My doctor joked that I should always wear a mask inside my home  – to avoid being 400lbs by the time the pandemic is over. One of my favorite masks shows a kid’s nose and mouth – with gallons of ugly snot! I’ve ordered six of them for my friends!

There’s another one that says: I’M NOT YELLING – I’m Italian!
Yet another one says: If you’re reading this, you’re too damn close.

My wife Candice, who always manages to look fabulous in whatever she wears, tracks down local mask-makers who give a proportion of their profits to charity. Obviously she wouldn’t be caught in the snotty kid mask, but she has some great ones with multi-colored polka dots and sequins. And she’s glad that she’s helping local charities by doing it.
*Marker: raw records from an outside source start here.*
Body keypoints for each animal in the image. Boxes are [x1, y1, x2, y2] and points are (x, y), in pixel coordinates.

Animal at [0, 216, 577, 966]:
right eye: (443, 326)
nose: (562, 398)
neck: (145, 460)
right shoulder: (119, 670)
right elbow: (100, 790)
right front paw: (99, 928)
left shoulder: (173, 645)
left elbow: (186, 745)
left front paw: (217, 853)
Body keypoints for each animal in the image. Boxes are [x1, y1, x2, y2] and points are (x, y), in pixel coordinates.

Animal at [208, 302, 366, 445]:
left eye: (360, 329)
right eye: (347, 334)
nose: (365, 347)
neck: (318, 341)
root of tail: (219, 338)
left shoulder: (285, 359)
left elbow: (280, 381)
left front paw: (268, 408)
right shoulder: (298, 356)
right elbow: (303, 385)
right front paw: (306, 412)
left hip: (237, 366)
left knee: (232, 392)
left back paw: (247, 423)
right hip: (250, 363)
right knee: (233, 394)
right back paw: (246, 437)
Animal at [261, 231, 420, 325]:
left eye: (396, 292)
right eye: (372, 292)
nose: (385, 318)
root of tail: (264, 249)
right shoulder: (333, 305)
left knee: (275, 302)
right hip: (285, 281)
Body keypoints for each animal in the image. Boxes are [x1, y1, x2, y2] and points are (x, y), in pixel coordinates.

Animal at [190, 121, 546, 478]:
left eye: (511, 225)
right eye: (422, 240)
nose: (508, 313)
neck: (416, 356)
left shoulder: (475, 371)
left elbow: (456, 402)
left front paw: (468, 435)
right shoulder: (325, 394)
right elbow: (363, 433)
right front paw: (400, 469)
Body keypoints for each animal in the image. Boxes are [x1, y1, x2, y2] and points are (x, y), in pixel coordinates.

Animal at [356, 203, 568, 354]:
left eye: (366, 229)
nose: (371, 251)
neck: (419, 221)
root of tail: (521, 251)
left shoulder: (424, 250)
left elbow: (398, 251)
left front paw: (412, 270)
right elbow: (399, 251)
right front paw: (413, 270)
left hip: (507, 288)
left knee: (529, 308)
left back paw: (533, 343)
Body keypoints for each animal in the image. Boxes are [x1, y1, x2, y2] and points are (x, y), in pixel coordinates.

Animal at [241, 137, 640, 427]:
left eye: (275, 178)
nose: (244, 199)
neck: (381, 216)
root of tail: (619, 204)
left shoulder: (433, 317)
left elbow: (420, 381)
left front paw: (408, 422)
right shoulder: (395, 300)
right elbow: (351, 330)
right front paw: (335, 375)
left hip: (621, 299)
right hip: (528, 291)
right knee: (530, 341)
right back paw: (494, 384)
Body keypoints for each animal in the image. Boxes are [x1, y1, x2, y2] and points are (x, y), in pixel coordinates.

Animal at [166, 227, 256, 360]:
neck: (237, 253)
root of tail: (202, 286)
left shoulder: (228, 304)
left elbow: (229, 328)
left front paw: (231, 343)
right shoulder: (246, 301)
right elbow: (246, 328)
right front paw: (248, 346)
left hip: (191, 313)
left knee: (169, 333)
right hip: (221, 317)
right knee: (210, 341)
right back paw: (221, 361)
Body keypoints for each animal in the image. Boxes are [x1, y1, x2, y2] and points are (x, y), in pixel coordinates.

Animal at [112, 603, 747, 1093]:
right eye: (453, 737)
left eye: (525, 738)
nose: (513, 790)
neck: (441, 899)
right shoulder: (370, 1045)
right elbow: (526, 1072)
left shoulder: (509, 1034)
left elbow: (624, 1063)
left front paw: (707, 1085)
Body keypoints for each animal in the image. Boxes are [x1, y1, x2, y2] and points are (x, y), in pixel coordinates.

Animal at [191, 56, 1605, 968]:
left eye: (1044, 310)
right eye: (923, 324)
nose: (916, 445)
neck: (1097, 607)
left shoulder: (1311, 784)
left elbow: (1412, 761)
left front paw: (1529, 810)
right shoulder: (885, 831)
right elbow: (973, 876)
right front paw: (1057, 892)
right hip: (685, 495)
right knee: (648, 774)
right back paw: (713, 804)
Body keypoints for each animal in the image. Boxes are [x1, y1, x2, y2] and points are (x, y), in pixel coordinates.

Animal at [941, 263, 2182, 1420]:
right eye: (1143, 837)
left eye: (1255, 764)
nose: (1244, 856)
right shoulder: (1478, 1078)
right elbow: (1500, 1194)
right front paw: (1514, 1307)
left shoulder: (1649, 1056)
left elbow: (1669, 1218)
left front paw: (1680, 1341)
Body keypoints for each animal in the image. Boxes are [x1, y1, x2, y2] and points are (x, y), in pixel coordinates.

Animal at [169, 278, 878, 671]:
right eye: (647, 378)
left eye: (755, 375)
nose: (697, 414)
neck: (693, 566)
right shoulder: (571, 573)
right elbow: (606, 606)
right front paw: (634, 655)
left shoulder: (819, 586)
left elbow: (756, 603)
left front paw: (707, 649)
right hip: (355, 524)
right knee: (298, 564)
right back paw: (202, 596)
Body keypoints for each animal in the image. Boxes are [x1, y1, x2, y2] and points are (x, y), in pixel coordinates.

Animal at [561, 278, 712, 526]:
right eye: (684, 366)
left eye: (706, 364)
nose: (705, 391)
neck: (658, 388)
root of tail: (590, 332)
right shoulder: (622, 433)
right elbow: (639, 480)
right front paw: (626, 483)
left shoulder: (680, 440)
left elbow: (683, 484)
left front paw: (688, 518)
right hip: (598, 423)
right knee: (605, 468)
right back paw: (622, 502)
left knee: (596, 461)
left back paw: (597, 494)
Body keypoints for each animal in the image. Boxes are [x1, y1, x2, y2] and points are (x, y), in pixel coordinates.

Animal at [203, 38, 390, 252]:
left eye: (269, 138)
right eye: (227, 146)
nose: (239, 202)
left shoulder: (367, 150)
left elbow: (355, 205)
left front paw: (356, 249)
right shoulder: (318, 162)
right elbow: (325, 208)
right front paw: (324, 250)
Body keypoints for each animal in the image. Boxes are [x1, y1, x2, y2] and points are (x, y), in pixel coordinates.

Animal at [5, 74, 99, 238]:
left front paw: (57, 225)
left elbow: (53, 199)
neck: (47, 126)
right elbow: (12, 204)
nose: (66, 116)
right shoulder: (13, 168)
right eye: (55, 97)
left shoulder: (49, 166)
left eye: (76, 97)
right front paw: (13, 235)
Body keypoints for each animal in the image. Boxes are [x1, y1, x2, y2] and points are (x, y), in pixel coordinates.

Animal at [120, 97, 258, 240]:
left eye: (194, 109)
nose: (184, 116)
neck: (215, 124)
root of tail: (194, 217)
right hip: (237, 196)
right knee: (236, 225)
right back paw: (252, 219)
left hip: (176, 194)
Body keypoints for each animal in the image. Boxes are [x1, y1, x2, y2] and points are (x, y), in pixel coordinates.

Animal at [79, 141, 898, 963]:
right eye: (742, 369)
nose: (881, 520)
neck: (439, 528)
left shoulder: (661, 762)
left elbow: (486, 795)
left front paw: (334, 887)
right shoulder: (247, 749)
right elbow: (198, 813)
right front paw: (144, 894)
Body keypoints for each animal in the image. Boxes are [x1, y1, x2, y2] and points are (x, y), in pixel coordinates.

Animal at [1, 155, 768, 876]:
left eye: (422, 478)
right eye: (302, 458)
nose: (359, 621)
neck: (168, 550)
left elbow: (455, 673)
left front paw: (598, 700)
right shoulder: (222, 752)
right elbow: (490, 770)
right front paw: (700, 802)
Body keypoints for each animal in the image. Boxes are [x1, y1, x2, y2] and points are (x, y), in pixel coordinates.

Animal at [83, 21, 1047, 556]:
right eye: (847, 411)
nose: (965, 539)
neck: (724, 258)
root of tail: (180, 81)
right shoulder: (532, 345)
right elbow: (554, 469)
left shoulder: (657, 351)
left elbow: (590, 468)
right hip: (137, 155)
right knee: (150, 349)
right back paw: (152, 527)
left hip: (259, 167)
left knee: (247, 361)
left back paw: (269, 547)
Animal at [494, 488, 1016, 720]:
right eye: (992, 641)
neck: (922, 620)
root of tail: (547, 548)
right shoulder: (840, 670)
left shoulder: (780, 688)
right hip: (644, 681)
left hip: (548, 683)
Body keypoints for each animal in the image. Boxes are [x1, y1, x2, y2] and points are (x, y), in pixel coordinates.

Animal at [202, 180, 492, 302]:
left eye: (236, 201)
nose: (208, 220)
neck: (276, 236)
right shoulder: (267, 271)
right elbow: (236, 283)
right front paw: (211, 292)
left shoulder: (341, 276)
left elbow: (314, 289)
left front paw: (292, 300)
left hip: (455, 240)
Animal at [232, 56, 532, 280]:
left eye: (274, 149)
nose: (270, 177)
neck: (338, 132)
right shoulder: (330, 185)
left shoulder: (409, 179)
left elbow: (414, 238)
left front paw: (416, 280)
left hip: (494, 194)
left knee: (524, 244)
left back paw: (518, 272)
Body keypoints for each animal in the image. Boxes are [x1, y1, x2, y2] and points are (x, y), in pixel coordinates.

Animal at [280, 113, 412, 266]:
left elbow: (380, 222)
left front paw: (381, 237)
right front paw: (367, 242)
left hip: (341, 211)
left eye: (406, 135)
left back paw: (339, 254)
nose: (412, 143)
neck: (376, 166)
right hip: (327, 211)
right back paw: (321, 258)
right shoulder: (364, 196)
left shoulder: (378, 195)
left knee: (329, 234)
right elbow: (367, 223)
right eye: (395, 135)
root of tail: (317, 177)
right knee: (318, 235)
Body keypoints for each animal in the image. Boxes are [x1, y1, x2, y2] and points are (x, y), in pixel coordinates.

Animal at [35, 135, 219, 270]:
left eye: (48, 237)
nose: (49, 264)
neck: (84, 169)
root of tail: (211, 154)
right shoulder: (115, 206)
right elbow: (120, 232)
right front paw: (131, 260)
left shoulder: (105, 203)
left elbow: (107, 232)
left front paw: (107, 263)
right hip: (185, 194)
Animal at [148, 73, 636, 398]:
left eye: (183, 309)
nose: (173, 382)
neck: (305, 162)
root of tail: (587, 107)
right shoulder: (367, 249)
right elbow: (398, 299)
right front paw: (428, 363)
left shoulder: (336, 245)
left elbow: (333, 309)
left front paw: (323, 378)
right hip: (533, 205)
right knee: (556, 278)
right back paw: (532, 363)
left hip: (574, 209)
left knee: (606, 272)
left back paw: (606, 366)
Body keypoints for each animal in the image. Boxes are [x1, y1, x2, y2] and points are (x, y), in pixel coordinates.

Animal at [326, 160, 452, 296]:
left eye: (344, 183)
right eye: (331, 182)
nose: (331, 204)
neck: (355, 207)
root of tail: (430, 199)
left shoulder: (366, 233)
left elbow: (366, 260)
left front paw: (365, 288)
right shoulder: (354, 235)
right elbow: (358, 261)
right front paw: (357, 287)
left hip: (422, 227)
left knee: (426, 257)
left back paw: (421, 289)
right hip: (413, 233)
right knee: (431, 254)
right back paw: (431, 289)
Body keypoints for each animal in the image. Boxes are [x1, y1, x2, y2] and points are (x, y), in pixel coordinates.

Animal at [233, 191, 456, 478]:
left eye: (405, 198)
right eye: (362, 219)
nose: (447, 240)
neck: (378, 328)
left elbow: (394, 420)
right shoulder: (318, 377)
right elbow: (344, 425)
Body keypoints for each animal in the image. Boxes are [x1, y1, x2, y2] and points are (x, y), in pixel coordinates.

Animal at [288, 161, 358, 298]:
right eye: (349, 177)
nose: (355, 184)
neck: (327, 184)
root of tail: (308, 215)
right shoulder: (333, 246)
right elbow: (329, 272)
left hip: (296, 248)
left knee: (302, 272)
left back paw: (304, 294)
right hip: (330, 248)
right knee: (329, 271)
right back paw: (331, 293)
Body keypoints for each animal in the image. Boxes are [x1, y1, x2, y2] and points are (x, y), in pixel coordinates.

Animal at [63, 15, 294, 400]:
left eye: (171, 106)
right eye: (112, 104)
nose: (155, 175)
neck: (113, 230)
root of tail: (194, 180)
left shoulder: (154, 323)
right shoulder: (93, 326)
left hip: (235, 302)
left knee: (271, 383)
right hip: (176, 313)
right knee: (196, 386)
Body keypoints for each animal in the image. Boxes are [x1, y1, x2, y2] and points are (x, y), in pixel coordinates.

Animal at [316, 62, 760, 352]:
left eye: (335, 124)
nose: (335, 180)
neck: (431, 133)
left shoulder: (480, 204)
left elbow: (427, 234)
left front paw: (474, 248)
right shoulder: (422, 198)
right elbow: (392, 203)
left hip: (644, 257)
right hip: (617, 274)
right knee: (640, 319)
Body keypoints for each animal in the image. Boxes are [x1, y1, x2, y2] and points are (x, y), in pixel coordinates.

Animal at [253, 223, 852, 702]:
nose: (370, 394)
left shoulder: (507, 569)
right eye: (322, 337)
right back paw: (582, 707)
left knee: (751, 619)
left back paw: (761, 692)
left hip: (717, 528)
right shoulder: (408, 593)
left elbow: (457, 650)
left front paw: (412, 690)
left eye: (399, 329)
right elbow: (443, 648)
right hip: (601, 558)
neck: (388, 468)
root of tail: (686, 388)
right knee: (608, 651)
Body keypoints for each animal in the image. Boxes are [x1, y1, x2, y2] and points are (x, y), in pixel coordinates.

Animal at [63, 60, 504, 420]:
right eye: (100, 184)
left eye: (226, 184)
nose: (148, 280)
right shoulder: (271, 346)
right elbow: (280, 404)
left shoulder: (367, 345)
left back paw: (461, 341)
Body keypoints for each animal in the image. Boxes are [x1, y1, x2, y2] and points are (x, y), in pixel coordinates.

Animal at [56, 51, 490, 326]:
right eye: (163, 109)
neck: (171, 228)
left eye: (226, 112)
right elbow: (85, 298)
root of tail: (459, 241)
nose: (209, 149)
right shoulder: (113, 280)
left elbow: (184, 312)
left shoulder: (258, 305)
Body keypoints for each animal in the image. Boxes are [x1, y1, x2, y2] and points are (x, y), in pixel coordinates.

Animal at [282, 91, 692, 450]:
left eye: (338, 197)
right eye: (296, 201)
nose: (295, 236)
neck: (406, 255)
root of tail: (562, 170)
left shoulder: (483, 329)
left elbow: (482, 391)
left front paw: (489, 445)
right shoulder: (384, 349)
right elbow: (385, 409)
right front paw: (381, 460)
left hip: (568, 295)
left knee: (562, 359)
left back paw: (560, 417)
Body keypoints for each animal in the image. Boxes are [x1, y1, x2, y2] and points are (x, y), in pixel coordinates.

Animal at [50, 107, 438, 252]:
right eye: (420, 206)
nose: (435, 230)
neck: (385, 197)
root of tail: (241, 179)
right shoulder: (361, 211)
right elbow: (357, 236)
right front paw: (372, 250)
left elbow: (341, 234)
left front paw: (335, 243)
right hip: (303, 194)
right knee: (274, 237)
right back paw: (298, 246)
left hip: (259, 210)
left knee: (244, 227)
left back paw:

So how do you keep these masks clean I asked my fashionista wife.
Try panty-liners, she told me.
Huh?
Put them in your mask and you can remove them when they get soiled.
So we were going out to dinner the other night. Have you got a fresh panty-liner in your face mask, my wife asked.
No, I replied, it’s the wrong time of the month.

So here are a few silly mask jokes to help you through the pandemic:

A man walks into a bank wearing a mask. Everyone freaks out.
“Relax” he says, “I’m just here to rob the place”

I was told that wearing a mask and gloves would be enough during the corona virus outbreak. Upon getting to the store I was told that pants and a shirt were also required.